I suppose my issue is that I would not expect the radius to extend BECAUSE THE *EDGE* DOES NOT. It's a question of what controls the fillet.... I would naturally expect the EDGE to control it, since that is what you select to run the fillet along. I would forget all about the "depth of fillet" idea IF the edge controlled the fillet. In reality, the fillet evidently MAY go anywhere that is "touched by" the fillet, as long as at least one surface is contiguous and tangent to the fillet.
I'm not clear on how the various items were all done in your example, but I do see at least one extrude cut, which obviously works.
My EXPECTATION is that if I cut a rectangular hole, and fillet ONE edge with no "propagation", ONLY that edge should fillet, and ONLY for the length of the edge.
When tried, It worked three times as expected. But it does not ALWAYS work that way, apparently, and there is no clear reason why there is a difference. Here I made holes in the piece in three different ways, and put tabs on them. ALL filleted correctly.
THEN I made one with a slight relief on it. THAT ONE FAILED DRAMATICALLY.
Why the difference?
The workaround is presumably to make the relief cut AFTER the tab and fillet are done. But that seems wrong to have to do.
I hear the issue of "that's just how it works". But of course, that has nothing to do with how people work, or want to work..... if SWX, or perhaps several other popular programs work a certain way, and GD requires a much different way, GD may be "wrong", even if the GD way is "better". Windows isn't really very good as an OS, at least historically, but it is dominant, and so everyone just uses it. If one wrote software that contravened all sorts of windows default standards for how the mouse and keyboard shortcuts work, etc, market success should not be expected.
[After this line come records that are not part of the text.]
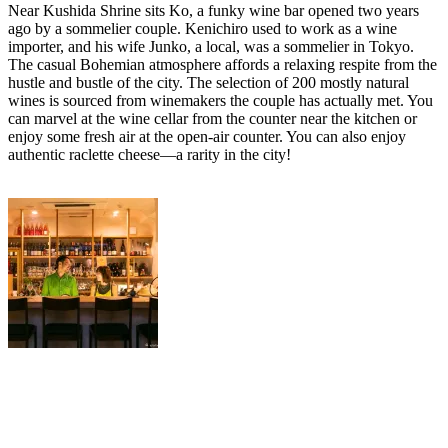
Near Kushida Shrine sits Ko, a funky wine bar opened two years
ago by a sommelier couple. Kenichiro used to work as a wine
importer, and his wife Junko, a local, was a sommelier in Tokyo.
The casual Bohemian atmosphere affords a relaxing respite from the
hustle and bustle of the city. The selection of 200 mostly natural
wines is sourced from winemakers the couple has actually met. You
can marvel at the wine cellar from the counter near the kitchen or
enjoy some fresh air at the open-air counter. You can also enjoy
authentic raclette cheese—a rarity in the city!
As for submitting a request, I have given up doing any of that until I am on to V17 and full "Design". At the moment, anything I give GD will be dismissed, since I am running V16 on XP, which is not supported, but by my experience and many reports, works fine, and should have no reason why a weird thing like this would occur from that alone. This is only until I can resolve ways to handle some very expensive legacy software that I use regularly and MUST still exist when this machine goes to Win 7. The S/W is much more expensive to upgrade than GD, but GD is forcing the upgrade on me now.